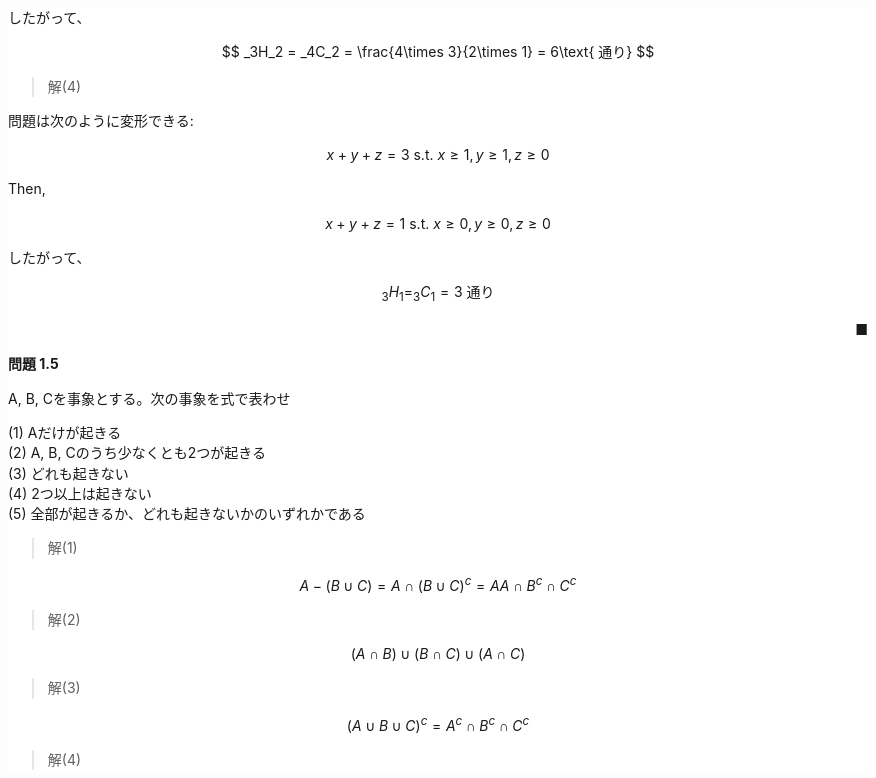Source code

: したがって、

$$
_3H_2 = _4C_2 = \frac{4\times 3}{2\times 1} = 6\text{ 通り}
$$

> 解(4)

問題は次のように変形できる:

$$
x + y + z = 3 \text{ s.t. } x\geq 1 , y\geq 1, z\geq 0
$$

Then,

$$
x + y + z = 1 \text{ s.t. } x\geq 0 , y\geq 0, z\geq 0
$$


したがって、

$$
_3H_1 = _3C_1 = 3\text{ 通り}
$$


<div style="text-align: right;">
■
</div>

**問題 1.5**

A, B, Cを事象とする。次の事象を式で表わせ

(1) Aだけが起きる<br>
(2) A, B, Cのうち少なくとも2つが起きる<br>
(3) どれも起きない<br>
(4) 2つ以上は起きない<br>
(5) 全部が起きるか、どれも起きないかのいずれかである

> 解(1)

$$
A - (B \cup C) = A \cap (B \cup C)^c = A A \cap B^c \cap C^c
$$

> 解(2)

$$
(A\cap B)\cup (B\cap C)\cup (A\cap C)
$$

> 解(3)

$$
(A\cup B \cup C)^c = A^c\cap B^c\cap C^c
$$

> 解(4)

> Assignment
Please collect every line above that contains the string "text", matching case exactly.

> Response to this exercise
_3H_2 = _4C_2 = \frac{4\times 3}{2\times 1} = 6\text{ 通り}
x + y + z = 3 \text{ s.t. } x\geq 1 , y\geq 1, z\geq 0
x + y + z = 1 \text{ s.t. } x\geq 0 , y\geq 0, z\geq 0
_3H_1 = _3C_1 = 3\text{ 通り}
<div style="text-align: right;">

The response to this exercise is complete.